Повод нашелся на следующий день, когда секретарь позволил себе не заплатить за обед и выпивку в трактире «Тыналей».
— Мне пришлось оплатить ваш счёт в таверне.
— Старый дурак чукча прибежал к вам жаловаться?
— Ничуть. Просто у нас с ним договор. Я оплачиваю все счета гостей, если они отказываются платить.
— Зачем?
— Ну, это справедливо, по-моему. Ведь он не может набить вам морду и выкинуть на мостовую, не может заставить отработать хлеб распилкой дров или мытьём посуды.
На самом деле Тыналей, несмотря на возраст, был настоящим эрмэчином и запросто мог скрутить Царёва в бараний рог. Но эскалация была пока не в наших интересах.
— Вот ещё! — фыркнул секретарь. — От него не убудет.
— Конечно, не убудет. Он богаче нас с вами, — соврал я. Соврал на счёт своей бедности, разумеется. — Я что хочу сказать, он не может набить вам морду, но я могу. Так что постарайтесь оплачивать счета, господин секретарь.
Империя нанесла ответный удар через день. В особняк прибежал десятник Бушков и передал через горничную приглашение от капитана посетить его как можно скорее. Хотя это звучало именно как приглашение, я понял, что назревает какая-то стычка. Так и вышло.
— Хотелось бы разобраться, как тут устроено питейное дело, — сказал Колычев.
— Обычно. В смысле все держится на обычае. У нас не принято продавать хмельное диким, ну то есть тем диким, которые живут в дикости, а которые цивилизованные, те имеют полное право. А в городах не принято торговать на отлив. В тавернах же и кабаках, продажа свободна.
— Кто держит питейный откуп? — спросил меня Колычев.
— Всякий желающий может сидеть вино.
— Это непорядок.
— По-моему непорядка как раз больше с питейным откупом. Сколько голов на нём сложено.
— Чересчур вольные речи. Кстати, среди моих наставлений есть высочайшее пожелание разобраться с делом иркутского откупщика Бичевина. Он бежал из-под ареста, как вам возможно известно, поднял бунт, злоумышлял против прокурора. Согласно донесениям с Камчатки, беглец скрывается где-то на американских берегах. И мне отчего-то кажется, что начать поиски нужно с поселения, которое вы именуете Викторией.

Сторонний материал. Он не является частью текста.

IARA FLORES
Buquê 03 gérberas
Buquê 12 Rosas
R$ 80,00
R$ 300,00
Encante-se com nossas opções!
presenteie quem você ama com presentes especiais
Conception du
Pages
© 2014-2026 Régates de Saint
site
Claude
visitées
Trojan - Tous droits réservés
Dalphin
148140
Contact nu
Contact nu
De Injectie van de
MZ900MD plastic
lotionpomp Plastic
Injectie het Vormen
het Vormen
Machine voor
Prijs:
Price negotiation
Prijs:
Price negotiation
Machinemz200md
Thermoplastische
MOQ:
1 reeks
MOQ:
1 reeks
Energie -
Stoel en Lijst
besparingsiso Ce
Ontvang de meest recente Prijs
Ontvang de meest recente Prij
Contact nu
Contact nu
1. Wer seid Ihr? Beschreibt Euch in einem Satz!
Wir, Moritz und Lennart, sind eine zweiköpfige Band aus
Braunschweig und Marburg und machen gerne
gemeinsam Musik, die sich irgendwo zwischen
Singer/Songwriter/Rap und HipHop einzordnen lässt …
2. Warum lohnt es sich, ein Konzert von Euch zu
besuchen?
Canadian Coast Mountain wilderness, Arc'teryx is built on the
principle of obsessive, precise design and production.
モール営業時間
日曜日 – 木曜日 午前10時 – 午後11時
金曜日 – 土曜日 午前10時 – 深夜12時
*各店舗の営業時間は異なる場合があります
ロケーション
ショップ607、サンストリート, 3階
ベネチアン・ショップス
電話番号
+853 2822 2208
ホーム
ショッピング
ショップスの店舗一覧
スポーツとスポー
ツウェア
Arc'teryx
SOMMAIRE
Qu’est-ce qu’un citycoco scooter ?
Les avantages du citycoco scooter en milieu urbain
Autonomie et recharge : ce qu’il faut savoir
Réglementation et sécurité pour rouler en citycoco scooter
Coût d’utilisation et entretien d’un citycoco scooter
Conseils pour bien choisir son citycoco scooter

— Насколько я понимаю, дело давнее, а того прокурора после жалоб местного купечества отправили в отставку.
— Произвол прокурора не отменяет умысла против власти, — строго заметил Колычев.

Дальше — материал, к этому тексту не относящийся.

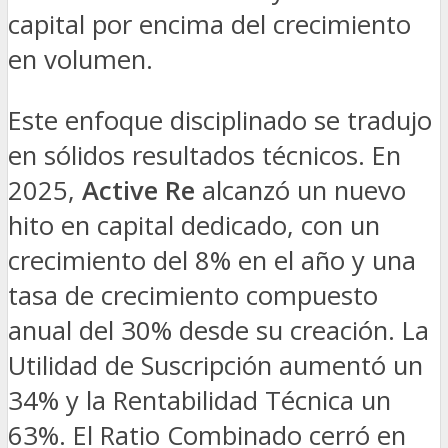
capital por encima del crecimiento
en volumen.
Este enfoque disciplinado se tradujo
en sólidos resultados técnicos. En
2025,
Active Re
alcanzó un nuevo
hito en capital dedicado, con un
crecimiento del 8% en el año y una
tasa de crecimiento compuesto
anual del 30% desde su creación. La
Utilidad de Suscripción aumentó un
34% y la Rentabilidad Técnica un
63%. El Ratio Combinado cerró en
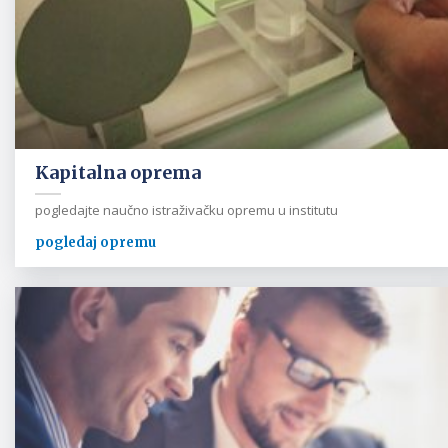
Kapitalna oprema
pogledajte naučno istraživačku opremu u institutu
pogledaj opremu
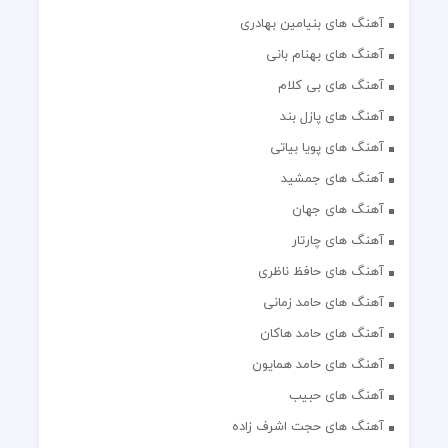
آهنگ های بنیامین بهادری
آهنگ های بهنام بانی
آهنگ های بی کلام
آهنگ های پازل بند
آهنگ های پویا بیاتی
آهنگ های جمشید
آهنگ های جهان
آهنگ های چارتار
آهنگ های حافظ ناظری
آهنگ های حامد زمانی
آهنگ های حامد هاکان
آهنگ های حامد همایون
آهنگ های حبیب
آهنگ های حجت اشرف زاده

— Пойдемте, — вздохнул я. — Так и быть, покажу вам Бичевина.
Мы прошли вверх по Охотской улице, миновали новостройки под Каменной горкой, перевалили через неё саму и ближе к восточному окончанию Острова вышли к кладбищу.

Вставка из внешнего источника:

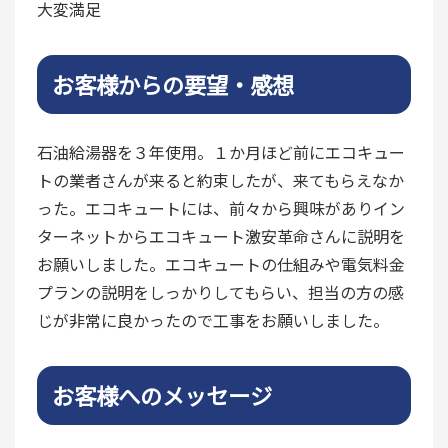
大変満足
お客様からの要望・感想
石油給湯器を３年使用。１か月ほど前にエコキュー
トの業者さんが来ると約束したが、来てもらえなか
った。エコキュートには、前々から興味がありイン
ターネットからエコキュート激安革命さんに説明を
お願いしました。エコキュートの仕組みや電気料金
プランの説明をしっかりしてもらい、担当の方の感
じが非常に良かったので工事をお願いしました。
お客様へのメッセージ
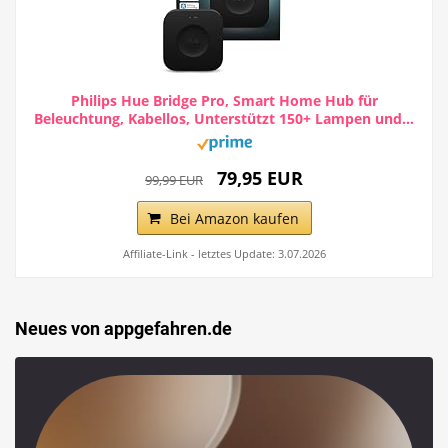
Philips Hue Bridge Pro, Smart Home Hub für
Beleuchtung, Kabellos, Unterstützt 150+ Lampen und...
79,95 EUR
99,99 EUR
Bei Amazon kaufen
Affiliate-Link - letztes Update: 3.07.2026
Neues von appgefahren.de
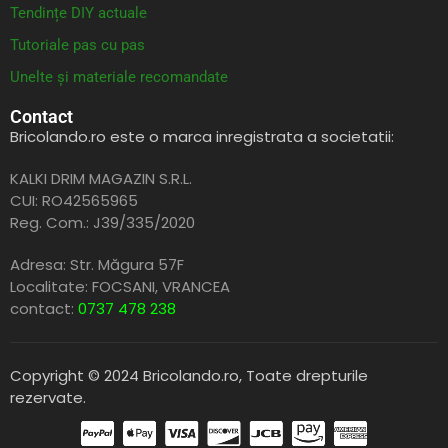
Tendințe DIY actuale
Tutoriale pas cu pas
Unelte și materiale recomandate
Contact
Bricolando.ro este o marca inregistrata a societatii:
KALKI DRIM MAGAZIN S.R.L.
CUI: RO42565965
Reg. Com.: J39/335/2020
Adresa: Str. Măgura 57F
Localitate: FOCSANI,
VRANCEA
contact:
0737 478 238
Copyright © 2024 Bricolando.ro, Toate drepturile
rezervate.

— Вот, — я показал крест с именем и инициалами. — Старик прожил долгую жизнь и умер, окруженный заботой.
— А его сообщники?
Я провел капитана чуть дальше и показал на два других креста.
— Насколько я знаю, их было двое. Один умер от перепоя, второй от старости.
Я не упомянул корабельщика Кузьму, который до сих пор хозяйничал на старых верфях, а также Кирилла, которому все трое покойников отписали имущество за неимением собственных детей, а старый купец передал ещё и фамилию. Теперь Кирилл Бичевин стал одним из местных богатеев. Он владел кораблями, винокурней, паями в других компаниях. Хотя и предпочитал ходить шкипером на одном из своих кораблей.
Тем временем в Эскимальт прибыл Чихотка с тревожным сообщением, что со спасательной экспедицией в Чугацкий залив он опоздал. Затертое во льдах неизвестное иностранное судно было освобождено другим неизвестным иностранным судном. И оба они ушли в неизвестном направлении.
С этим «неизвестиями» в город наведался Тропинин. Он нашел меня в музее, в холле которого как раз монтировали скелет кашалота. На манер прочих музеев естественной истории, мы решили выставить у себя местного левиафана. Скелет на мой дилетантский взгляд походил скорее на ихтиозавра чем на кита. Его с трудом удалось собрать вновь после разделки и обработки костей. Дело оставалось за малым: закрепить это всё в нужном порядке.
Вид костей некогда мощного животного настроил Тропинина на философские размышления.